▸ DETTAGLI DEL COMPITO
Trascrivi per favore, senza modifiche, il tratto della nota del consigliere Braia che va da "Guai se in questo" fino a "chiamato ad amministrare.".

----- ESTRATTO DEL DOCUMENTO

Il consigliere Braia commenta le dichiarazioni di Junker e Monti sulla politica europea

Le parole del presidente dell’Eurogruppo Jean-Claude Juncker per il quale noi politici “Sappiamo bene cosa fare e che quello che non sappiamo è come farci rieleggere dopo averlo fatto”, e la dichiarazione di Monti al convegno organizzato a Milano da Confindustria “Cambia Italia riforme per crescere”, in cui ha ricordato che “ognuno deve cedere qualcosa rispetto al legittimo interesse di parte “, meritano una riflessione profonda anche di tutta la politica lucana, chiamata oggi come non mai ad anteporre gli interessi generali alle carriere personali.

Il paradigma secondo cui “conservare lo status quo” mette più al riparo le carriere politiche che un atteggiamento riformatore quanto mai utile al paese, non ha più ragione di esistere in un mondo che cambia e si evolve in maniera netta veloce ed incontrovertibile.

Gli interessi delle comunità oggi si difendono se in maniera netta e decisa si mettendo in atto riforme coraggiose ed incisive, in grado di rendere più semplice, trasparente ed efficiente la pubblica amministrazione, rendendone più efficace la relativa spesa, sostenendo in maniera intelligente il sistema delle piccole e medie imprese nel loro percorso di aggregazione e crescita competitiva e stabilendo con la grande impresa regole chiare e trasparenti e rapporti leali di reciproca convenienza, mettendo a loro disposizione da una parte anche strumenti di flessibilità sul lavoro possibili ma pretendendo investimenti adeguati e comportamenti eticamente corretti come quelli chiesti dal Presidente Monti a Marchionne della FIAT, nell’incontro di qualche giorno fa.

Guai se in questo contesto di grande difficoltà sociale ed economica, “noi politici” pensassimo ed agissimo inseguendo un presunto tanto facile quanto illusorio consenso, con atteggiamenti populistici e demagogici, nella convinzione di poter ottenere un effimero quanto improbabile ritorno elettorale, faremmo un danno straordinario non solo a noi stessi ma quello che più preme alla comunità che ognuno di noi è stato chiamato ad amministrare.

Al pari di un’accelerazione delle istruttorie per l’attuazione delle misure di sostegno del sistema produttivo lucano e di accompagnamento in particolare alle nostre piccole e medie imprese, anche il consiglio regionale della Basilicata e la maggioranza che la sostiene, come il governo nazionale, è chiamata, in maniera unitaria e condivisa, a concludere rapidamente, il processo di riforma in settori strategici e centrali come la sanità e l’ agricoltura, che dovranno rappresentare le nostre priorità sin dalle prossime settimane.

Per dirla con le parole dell’assessore Martorano, con l’approvazione del nuovo piano sanitario regionale si dovrà puntare, a ridurre gli sprechi , alzando il livello dell‘offerta e poiché per la gestione economica, ai trasferimenti dello stato «non si potrà che includere anche il concorso dei cittadini”, a questi dobbiamo offrire servizi e risposte, “dobbiamo chiedere e dobbiamo dare“, puntando piuttosto che a cercare un facile riscontro, a lavorare per salvare l’intero sistema meritando un solido e duraturo consenso.

----------
----- DATI FORNITI

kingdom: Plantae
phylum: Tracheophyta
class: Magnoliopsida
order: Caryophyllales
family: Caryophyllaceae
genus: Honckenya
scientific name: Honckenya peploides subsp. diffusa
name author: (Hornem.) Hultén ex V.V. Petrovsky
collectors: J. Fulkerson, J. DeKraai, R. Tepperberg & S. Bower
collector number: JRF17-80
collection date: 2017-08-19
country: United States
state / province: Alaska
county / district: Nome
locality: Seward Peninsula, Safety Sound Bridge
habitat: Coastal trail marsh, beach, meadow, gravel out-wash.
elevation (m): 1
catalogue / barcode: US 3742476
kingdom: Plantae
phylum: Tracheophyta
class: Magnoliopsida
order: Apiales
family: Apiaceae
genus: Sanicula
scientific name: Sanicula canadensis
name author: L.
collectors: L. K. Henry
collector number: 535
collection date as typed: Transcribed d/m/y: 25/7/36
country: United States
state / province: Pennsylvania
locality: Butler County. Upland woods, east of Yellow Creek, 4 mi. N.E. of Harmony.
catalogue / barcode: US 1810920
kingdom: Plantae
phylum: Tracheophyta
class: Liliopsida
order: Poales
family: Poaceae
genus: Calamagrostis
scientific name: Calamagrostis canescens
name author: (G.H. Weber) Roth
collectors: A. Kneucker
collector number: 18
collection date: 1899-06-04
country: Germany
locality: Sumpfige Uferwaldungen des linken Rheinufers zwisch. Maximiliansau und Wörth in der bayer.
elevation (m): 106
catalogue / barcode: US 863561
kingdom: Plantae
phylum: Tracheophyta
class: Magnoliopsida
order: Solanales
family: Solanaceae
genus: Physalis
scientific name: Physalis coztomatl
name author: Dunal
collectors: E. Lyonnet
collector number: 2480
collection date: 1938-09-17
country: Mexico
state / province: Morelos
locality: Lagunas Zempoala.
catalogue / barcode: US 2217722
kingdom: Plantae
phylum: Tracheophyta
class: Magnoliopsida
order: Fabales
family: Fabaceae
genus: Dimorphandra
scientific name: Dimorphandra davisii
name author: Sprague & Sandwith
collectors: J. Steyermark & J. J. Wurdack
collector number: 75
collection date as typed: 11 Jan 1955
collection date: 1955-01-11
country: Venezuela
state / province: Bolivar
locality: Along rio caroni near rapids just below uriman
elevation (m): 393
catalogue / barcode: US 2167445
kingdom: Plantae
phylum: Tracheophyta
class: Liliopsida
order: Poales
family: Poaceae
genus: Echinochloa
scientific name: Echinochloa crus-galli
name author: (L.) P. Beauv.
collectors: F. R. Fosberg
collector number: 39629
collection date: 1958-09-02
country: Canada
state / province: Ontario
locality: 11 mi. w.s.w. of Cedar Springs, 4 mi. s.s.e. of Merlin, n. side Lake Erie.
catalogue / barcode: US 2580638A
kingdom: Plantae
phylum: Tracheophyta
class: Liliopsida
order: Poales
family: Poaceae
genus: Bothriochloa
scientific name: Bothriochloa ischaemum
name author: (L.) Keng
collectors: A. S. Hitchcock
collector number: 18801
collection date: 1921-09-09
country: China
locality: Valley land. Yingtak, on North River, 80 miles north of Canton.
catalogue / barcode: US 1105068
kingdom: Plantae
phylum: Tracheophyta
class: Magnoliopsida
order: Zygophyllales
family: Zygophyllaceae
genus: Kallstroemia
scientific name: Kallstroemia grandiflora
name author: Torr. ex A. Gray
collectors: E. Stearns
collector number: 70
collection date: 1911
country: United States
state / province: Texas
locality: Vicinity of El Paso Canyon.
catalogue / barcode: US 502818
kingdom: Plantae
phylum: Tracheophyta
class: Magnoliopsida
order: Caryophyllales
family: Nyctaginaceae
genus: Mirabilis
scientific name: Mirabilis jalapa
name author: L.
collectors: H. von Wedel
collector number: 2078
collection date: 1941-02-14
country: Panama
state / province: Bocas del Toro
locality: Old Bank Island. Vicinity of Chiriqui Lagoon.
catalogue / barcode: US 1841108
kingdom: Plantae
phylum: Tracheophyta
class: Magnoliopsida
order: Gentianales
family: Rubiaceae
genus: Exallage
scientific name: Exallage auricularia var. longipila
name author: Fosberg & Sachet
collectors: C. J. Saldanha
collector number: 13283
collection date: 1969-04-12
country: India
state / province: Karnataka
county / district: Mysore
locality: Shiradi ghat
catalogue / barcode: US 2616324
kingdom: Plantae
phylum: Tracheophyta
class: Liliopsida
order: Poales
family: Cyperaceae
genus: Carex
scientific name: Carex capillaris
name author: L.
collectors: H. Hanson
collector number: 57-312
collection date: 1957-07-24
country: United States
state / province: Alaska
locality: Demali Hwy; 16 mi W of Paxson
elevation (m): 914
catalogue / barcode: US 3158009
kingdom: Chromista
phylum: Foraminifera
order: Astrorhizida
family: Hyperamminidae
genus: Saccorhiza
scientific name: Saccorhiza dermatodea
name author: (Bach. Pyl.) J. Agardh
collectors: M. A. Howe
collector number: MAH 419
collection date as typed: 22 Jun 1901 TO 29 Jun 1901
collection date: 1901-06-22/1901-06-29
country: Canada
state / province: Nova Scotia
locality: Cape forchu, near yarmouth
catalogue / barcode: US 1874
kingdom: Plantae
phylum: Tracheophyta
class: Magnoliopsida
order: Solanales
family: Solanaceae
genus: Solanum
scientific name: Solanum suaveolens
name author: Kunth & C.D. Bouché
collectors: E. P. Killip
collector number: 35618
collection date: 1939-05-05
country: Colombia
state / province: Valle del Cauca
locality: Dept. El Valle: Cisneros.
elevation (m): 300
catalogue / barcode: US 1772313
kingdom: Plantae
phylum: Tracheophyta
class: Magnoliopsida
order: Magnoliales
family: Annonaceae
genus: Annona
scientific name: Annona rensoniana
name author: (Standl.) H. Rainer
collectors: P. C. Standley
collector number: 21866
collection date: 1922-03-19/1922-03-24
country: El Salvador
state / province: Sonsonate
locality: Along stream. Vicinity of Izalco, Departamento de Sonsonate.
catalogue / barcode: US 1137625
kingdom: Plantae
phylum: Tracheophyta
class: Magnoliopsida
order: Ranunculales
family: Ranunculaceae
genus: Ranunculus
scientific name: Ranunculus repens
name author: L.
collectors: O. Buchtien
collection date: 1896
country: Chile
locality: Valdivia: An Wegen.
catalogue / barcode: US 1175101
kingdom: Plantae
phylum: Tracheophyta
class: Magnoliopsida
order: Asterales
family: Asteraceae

----------

▸ RISPOSTA
Guai se in questo contesto di grande difficoltà sociale ed economica, “noi politici” pensassimo ed agissimo inseguendo un presunto tanto facile quanto illusorio consenso, con atteggiamenti populistici e demagogici, nella convinzione di poter ottenere un effimero quanto improbabile ritorno elettorale, faremmo un danno straordinario non solo a noi stessi ma quello che più preme alla comunità che ognuno di noi è stato chiamato ad amministrare.